DATA PROVIDED:

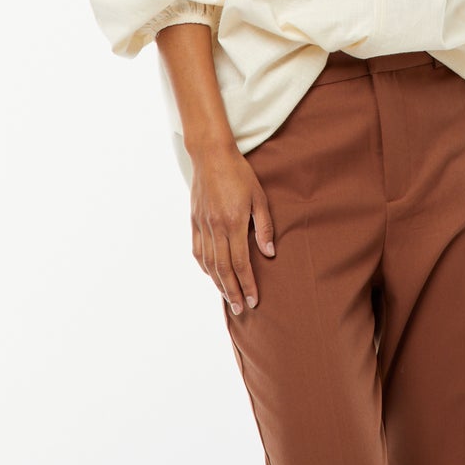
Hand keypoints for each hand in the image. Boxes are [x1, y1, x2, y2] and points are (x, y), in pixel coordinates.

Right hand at [189, 141, 275, 314]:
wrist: (211, 155)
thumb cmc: (240, 173)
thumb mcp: (259, 196)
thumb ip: (264, 226)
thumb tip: (269, 253)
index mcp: (234, 222)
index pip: (241, 263)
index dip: (248, 284)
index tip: (254, 300)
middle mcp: (216, 228)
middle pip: (224, 269)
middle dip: (233, 292)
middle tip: (241, 309)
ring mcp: (203, 225)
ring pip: (209, 263)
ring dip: (219, 283)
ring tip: (228, 298)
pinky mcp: (194, 221)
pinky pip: (198, 251)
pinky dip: (205, 266)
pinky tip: (211, 274)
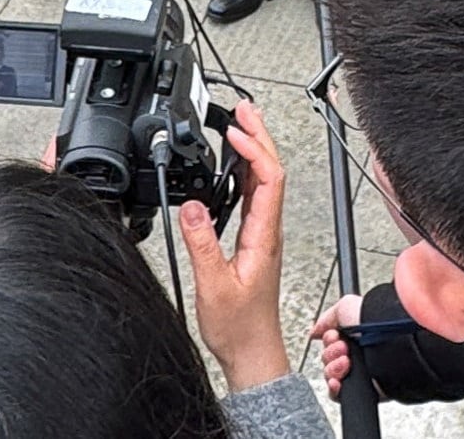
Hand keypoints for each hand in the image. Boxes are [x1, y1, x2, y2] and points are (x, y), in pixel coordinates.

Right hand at [180, 101, 291, 392]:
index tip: (234, 131)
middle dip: (258, 136)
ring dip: (253, 150)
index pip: (269, 180)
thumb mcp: (213, 285)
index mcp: (264, 237)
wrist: (252, 353)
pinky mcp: (253, 242)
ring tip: (238, 126)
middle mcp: (268, 232)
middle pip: (271, 171)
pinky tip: (232, 167)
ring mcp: (262, 236)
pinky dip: (244, 172)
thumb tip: (192, 205)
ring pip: (264, 182)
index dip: (255, 149)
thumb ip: (201, 244)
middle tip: (242, 109)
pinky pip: (253, 197)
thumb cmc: (239, 328)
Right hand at [312, 295, 364, 398]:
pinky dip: (333, 388)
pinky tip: (338, 381)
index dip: (328, 340)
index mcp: (354, 337)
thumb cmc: (374, 324)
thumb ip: (327, 319)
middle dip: (331, 353)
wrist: (391, 345)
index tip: (334, 335)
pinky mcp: (361, 390)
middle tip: (344, 348)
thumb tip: (314, 331)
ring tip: (347, 362)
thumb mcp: (345, 307)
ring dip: (333, 368)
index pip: (329, 343)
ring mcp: (358, 373)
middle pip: (327, 359)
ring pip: (329, 375)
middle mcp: (356, 355)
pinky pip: (336, 394)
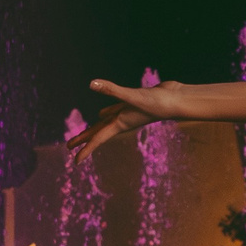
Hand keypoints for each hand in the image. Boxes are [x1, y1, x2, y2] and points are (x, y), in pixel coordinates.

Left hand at [67, 78, 183, 157]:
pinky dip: (107, 112)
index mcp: (120, 123)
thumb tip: (91, 83)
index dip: (86, 149)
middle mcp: (122, 120)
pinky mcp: (132, 103)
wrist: (177, 99)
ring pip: (106, 122)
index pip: (98, 138)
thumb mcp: (132, 96)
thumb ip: (112, 90)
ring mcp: (127, 112)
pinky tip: (103, 112)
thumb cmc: (158, 102)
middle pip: (98, 132)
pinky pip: (115, 110)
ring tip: (84, 133)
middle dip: (84, 139)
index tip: (76, 161)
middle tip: (69, 147)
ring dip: (95, 128)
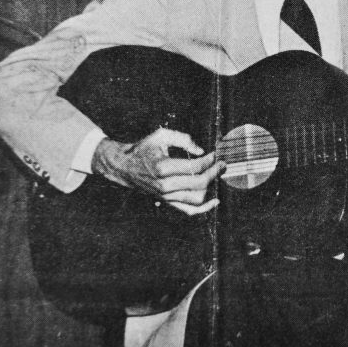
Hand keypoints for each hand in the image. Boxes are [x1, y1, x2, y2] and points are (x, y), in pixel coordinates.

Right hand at [91, 128, 223, 214]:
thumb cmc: (144, 149)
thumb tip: (201, 150)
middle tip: (223, 164)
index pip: (194, 167)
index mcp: (163, 167)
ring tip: (218, 175)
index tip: (216, 154)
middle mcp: (165, 185)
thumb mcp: (160, 136)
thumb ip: (183, 139)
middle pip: (199, 183)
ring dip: (211, 187)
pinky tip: (215, 200)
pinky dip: (204, 208)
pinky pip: (189, 210)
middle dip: (215, 172)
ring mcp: (166, 196)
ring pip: (197, 198)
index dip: (210, 160)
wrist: (124, 167)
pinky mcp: (167, 202)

EXERCISE GOAL:
Write out each line again, exactly as it appears above, except for any picture.

RESPONSE BELOW:
Hand keypoints for each hand in the image. Boxes are [x1, y1, x2, y2] and points are (x, y), in pixel coordinates.

Right hand at [189, 141, 275, 314]:
wrist: (211, 155)
thumb cmc: (240, 173)
thumb mcp: (259, 196)
thumb ip: (264, 226)
thumb tip: (269, 253)
index mcp: (234, 222)
index pip: (241, 263)
index dip: (248, 284)
index tip: (254, 300)
middle mcp: (216, 228)
middle pip: (224, 269)
middle dip: (233, 292)
middle tip: (241, 309)
ring mcp: (203, 225)
ring pip: (209, 263)
ring dip: (219, 283)
ring tip: (228, 298)
pinky mcp: (194, 221)
pinky pip: (198, 251)
pinky dip: (205, 266)
pinky tip: (211, 274)
Hand keypoints for each hand in the image. Boxes are [x1, y1, x2, y2] and points are (x, y), in pixel coordinates.

Right hand at [180, 101, 291, 392]:
index tip: (234, 131)
middle dip: (258, 136)
ring dip: (253, 150)
index pip: (269, 180)
thumb mcp: (213, 285)
index mcp: (264, 237)
wrist: (252, 353)
pinky mcp: (253, 242)
ring tip: (238, 126)
middle mcp: (268, 232)
middle pip: (271, 171)
pinky tip: (232, 167)
ring mcp: (262, 236)
pinky dip: (244, 172)
thumb tip: (192, 205)
ring pip: (264, 182)
index dip: (255, 149)
thumb ip: (201, 244)
middle tip: (242, 109)
pinky pip: (253, 197)
thumb cmc: (239, 328)
Right hand at [312, 295, 364, 398]:
pinky dip: (333, 388)
pinky tip: (338, 381)
index dip: (328, 340)
index mcp: (354, 337)
thumb cmc: (374, 324)
thumb ip: (327, 319)
middle dip: (331, 353)
wrist: (391, 345)
index tip: (334, 335)
pinky mcp: (361, 390)
middle tip: (344, 348)
thumb tip: (314, 331)
ring tip: (347, 362)
thumb mcp: (345, 307)
ring dip: (333, 368)
index pip: (329, 343)
ring mcp: (358, 373)
middle pip: (327, 359)
ring pip: (329, 375)
middle mcp: (356, 355)
pinky pip: (336, 394)
Hand keypoints for each hand in the image. Boxes are [x1, y1, x2, y2] and points are (x, y), in pixel coordinates.

Left hand at [67, 78, 183, 157]:
pinky dip: (107, 112)
index mcp: (120, 123)
thumb tip: (91, 83)
index dip: (86, 149)
middle mcp: (122, 120)
pinky mcp: (132, 103)
wrist: (177, 99)
ring pip: (106, 122)
index pip: (98, 138)
thumb mcp: (132, 96)
thumb ip: (112, 90)
ring mcp: (127, 112)
pinky tip: (103, 112)
thumb cmc: (158, 102)
middle pip: (98, 132)
pinky pip: (115, 110)
ring tip: (84, 133)
middle dip: (84, 139)
index tip: (76, 161)
middle tip: (69, 147)
ring dip: (95, 128)
Hand keypoints for each hand in the image. Boxes are [x1, y1, x2, y2] and points are (x, y), in pixel coordinates.

Right hand at [91, 128, 223, 214]:
thumb cmc: (144, 149)
thumb tip: (201, 150)
middle tip: (223, 164)
index pip: (194, 167)
index mcp: (163, 167)
ring tip: (218, 175)
index tip: (216, 154)
middle mcp: (165, 185)
thumb mcp: (160, 136)
thumb ip: (183, 139)
middle pip: (199, 183)
ring dip: (211, 187)
pinky tip: (215, 200)
pinky dip: (204, 208)
pinky pip: (189, 210)
middle dip: (215, 172)
ring mcp: (166, 196)
ring pip: (197, 198)
index dip: (210, 160)
wrist: (124, 167)
pinky mcp: (167, 202)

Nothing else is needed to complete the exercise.